Değerli okurlarım, hatırlarsınız Anayasa'da yapılacak değişiklikleri önce Prof. Dr. Zafer Üskül'e daha sonra Prof. Dr. Ergun Özbudun ve ekibine (!) ısmarlayan AKP zihniyeti, zaman zaman ortaya atılan Anayasa taslaklarıyla gündeme gelmişti.
İşte o tarihlerde kamuoyunu uzun süre meşgul eden ve ülkede gerginlik yaratan Anayasa değişikliği paketinin içeriğine birkaç örnek:
· Anayasa'nın 42. maddesinin 1. paragrafında yer alan "kimse, eğitim ve öğretim hakkından yoksun bırakılamaz" ifadesi, düzenlemeye göre "kimse, eğitim ve öğrenim hakkından, kılık-kıyafet nedeniyle alıkonulamaz" olarak değiştiriliyor.
Ayrıca, "eğitim-öğrenim kurumlarında kılık-kıyafet serbesttir" ifadesi bir seçenek olarak sunuluyor.
· Anayasa'nın din ve vicdan hürriyeti başlıklı maddesinden 14. maddeye atıfta bulunan hükmün çıkarılması öngörülüyor.

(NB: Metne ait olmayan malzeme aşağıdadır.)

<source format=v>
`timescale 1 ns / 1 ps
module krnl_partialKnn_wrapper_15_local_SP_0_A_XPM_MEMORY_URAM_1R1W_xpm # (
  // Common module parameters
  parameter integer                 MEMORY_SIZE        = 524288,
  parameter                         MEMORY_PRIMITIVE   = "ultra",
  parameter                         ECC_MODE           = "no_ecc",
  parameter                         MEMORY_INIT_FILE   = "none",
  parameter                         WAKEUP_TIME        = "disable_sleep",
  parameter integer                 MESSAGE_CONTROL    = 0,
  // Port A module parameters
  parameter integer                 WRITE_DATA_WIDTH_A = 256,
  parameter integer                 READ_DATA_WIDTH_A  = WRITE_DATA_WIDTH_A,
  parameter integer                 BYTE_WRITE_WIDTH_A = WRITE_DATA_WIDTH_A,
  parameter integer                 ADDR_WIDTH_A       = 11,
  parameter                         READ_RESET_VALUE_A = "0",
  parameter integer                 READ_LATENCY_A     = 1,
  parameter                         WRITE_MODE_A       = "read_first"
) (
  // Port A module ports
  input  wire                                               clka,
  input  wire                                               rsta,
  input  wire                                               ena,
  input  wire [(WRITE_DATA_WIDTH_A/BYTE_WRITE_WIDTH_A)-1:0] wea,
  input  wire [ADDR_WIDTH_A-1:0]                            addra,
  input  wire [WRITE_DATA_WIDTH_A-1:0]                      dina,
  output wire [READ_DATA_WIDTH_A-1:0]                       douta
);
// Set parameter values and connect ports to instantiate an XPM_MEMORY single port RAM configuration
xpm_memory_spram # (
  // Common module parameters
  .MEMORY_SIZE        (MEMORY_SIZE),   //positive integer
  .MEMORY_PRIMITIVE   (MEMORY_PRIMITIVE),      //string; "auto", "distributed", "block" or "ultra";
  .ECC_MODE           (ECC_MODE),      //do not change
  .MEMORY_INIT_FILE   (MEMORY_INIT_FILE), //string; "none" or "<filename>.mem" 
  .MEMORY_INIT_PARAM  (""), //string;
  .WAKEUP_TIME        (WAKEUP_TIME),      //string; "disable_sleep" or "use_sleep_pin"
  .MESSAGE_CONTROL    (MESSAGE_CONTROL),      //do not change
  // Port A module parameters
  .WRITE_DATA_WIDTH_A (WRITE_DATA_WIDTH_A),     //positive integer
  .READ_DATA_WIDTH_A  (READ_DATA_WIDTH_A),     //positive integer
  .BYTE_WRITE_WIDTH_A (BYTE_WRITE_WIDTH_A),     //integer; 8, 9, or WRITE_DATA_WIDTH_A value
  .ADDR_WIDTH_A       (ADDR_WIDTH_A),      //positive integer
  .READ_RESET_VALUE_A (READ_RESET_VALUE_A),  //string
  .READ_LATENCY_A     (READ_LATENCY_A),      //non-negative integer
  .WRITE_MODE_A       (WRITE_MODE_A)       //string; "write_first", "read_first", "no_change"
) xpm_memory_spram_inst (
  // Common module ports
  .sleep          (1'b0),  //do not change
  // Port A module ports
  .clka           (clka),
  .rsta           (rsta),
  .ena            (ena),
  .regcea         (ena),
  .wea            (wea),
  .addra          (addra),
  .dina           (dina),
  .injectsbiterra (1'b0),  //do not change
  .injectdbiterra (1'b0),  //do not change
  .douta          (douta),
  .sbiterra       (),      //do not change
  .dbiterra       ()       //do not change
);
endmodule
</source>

Böylelikle ibadet, dini ayin ve törenlerin demokratik ve laik Cumhuriyeti ortadan kaldırmaya dönük faaliyetler biçiminde yapılamayacağına" dair anayasal engel ortadan kaldırılmış oluyor.
· Yine Anayasa'nın 42. maddesinin 9. paragrafında yer alan "Türkçe'den başka hiçbir dil, eğitim ve öğretim kurumlarında Türk vatandaşlarına ana dilleri olarak okutulamaz ve öğretilemez" hükmü yeni düzenlemeye göre "eğitim ve öğretim dili Türkçe'dir. Türkçe'den başka dillerde eğitim demokratik toplum düzeninin gereklerine uygun olarak kanunla düzenlenir" şekline getiriliyor.

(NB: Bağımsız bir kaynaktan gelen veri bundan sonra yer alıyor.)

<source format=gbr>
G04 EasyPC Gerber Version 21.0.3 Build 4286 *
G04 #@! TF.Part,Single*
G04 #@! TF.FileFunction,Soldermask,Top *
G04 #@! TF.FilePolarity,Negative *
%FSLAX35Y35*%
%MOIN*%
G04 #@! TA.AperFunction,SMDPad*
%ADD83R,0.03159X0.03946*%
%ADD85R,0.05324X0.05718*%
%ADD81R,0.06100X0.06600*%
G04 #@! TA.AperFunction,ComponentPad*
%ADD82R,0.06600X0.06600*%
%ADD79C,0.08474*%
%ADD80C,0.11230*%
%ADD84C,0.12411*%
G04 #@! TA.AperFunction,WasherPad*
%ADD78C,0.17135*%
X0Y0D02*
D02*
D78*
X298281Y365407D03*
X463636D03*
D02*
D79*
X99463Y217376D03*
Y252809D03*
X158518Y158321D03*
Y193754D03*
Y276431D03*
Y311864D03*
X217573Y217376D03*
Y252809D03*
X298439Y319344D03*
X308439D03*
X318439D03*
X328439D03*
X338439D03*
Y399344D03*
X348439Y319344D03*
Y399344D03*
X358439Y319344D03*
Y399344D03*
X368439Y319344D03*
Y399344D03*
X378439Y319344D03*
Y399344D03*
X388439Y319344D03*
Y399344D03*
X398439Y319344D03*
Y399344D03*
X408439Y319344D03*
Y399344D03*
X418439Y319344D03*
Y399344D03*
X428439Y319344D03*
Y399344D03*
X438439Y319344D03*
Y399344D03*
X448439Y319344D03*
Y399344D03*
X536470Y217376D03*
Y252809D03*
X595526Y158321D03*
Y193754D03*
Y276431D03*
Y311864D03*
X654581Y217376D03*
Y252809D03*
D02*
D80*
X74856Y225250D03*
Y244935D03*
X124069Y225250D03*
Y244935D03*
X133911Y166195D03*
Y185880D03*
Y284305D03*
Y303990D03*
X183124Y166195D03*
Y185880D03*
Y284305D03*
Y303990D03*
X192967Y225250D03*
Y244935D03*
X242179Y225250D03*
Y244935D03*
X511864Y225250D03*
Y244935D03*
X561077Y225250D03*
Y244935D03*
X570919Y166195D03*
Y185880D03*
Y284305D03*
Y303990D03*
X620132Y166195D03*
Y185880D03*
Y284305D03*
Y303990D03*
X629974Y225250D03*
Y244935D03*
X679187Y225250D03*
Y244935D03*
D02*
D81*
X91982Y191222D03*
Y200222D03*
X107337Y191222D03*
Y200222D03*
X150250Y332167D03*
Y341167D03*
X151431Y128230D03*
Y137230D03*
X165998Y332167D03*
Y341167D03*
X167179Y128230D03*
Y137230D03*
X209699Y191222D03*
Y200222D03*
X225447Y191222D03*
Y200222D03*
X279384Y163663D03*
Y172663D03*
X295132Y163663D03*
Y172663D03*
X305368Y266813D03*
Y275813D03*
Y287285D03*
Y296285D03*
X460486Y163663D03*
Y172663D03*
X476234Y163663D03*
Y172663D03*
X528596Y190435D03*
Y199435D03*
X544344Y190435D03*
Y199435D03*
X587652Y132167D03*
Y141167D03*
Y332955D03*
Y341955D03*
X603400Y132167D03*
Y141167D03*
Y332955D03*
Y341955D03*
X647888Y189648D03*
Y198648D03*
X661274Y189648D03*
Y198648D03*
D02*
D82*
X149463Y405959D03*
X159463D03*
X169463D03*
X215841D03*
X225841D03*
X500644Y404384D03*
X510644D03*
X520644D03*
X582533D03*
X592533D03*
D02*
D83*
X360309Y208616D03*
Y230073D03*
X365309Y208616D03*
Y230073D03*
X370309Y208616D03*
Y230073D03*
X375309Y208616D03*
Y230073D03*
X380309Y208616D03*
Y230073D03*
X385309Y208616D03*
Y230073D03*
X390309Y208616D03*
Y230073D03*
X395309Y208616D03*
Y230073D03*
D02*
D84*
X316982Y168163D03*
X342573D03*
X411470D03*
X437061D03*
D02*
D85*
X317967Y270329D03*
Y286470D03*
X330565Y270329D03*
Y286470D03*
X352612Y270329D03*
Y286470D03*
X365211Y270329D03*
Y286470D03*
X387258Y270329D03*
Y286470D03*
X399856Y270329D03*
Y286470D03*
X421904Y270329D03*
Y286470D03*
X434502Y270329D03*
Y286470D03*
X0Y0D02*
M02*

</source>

· Gençliğin korunmasıyla ilgili Anayasa'nın 58. maddesinin 1. paragrafında: "Devlet, istiklal ve Cumhuriyetimizin emanet edildiği gençlerin müspet ilim ışığında, Atatürk ilke ve inkılapları doğrultusunda ve devletin ülkesi ve milletiyle bölünmez bütünlüğünü ortadan kaldırmayı amaç edinen görüşlere karşı yetişme ve gelişmelerini sağlayıcı tedbirler alır." hükmünden yeni düzenlemede "Atatürk ilke ve inkılapları doğrultusunda" ifadesi kaldırılıyor.
· Muhalefetin 110 milletvekili imzası olmadan Anayasa Mahkemesi'ne gidemeyeceği hükmü getirilmek isteniyor.

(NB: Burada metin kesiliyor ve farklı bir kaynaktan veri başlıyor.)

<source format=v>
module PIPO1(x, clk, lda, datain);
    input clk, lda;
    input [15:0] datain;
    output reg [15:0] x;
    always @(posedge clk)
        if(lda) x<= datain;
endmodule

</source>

Değerli okurlarım, başta CHP olmak üzere ülkenin gerçek aydın ve düşünürleri ve duyarlı halkın tepkisi sayesinde bu Anayasa değişikliği paketi gündemden kalkmıştı.
* * *
Ancak bugün tekrar Anayasa değişikliği gündeme geldi. Başbakan mart ayı sonuna kadar yeni Anayasa değişikliği paketini Meclis'e gönderileceğini söyledi.
Buna en çok sevinen, eski Adalet Bakanı, TBMM Başkanı Mehmet Ali Şahin oldu.
Şahin, "Bu teklifin başkanlığımıza verilmesini sabırsızlıkla bekliyorum" dedi.
İşte Şahin'in "taraf" olarak sabırsızlıkla beklediği anayasa değişikliği;
· HSYK'nın üye sayısı 7'den 21'e yükseltilecek. Kararları yargı denetimine açılacak,
· Anayasa Mahkemesi'nin üye sayısı arttırılacak ve üyelerin bir bölümü Meclis tarafından seçilecek,
· Askeri yargının askeri mahalde işlenen tüm suçlarda yetkili olduğu tanımı kalkacak,
· Parti kapatmayla ilgili iddianame Meclis'te oylanacak,
· YAŞ kararları da yargı denetimine açılacak.
Değerli okurlarım, AKP hem dün hem bugün ortaya koyduğu düşünceleri anayasal güce kavuşturarak daha rahat hareket etmeyi planlıyor.
Böylelikle yargı da Anayasa da etkisiz hale gelmiş olacak.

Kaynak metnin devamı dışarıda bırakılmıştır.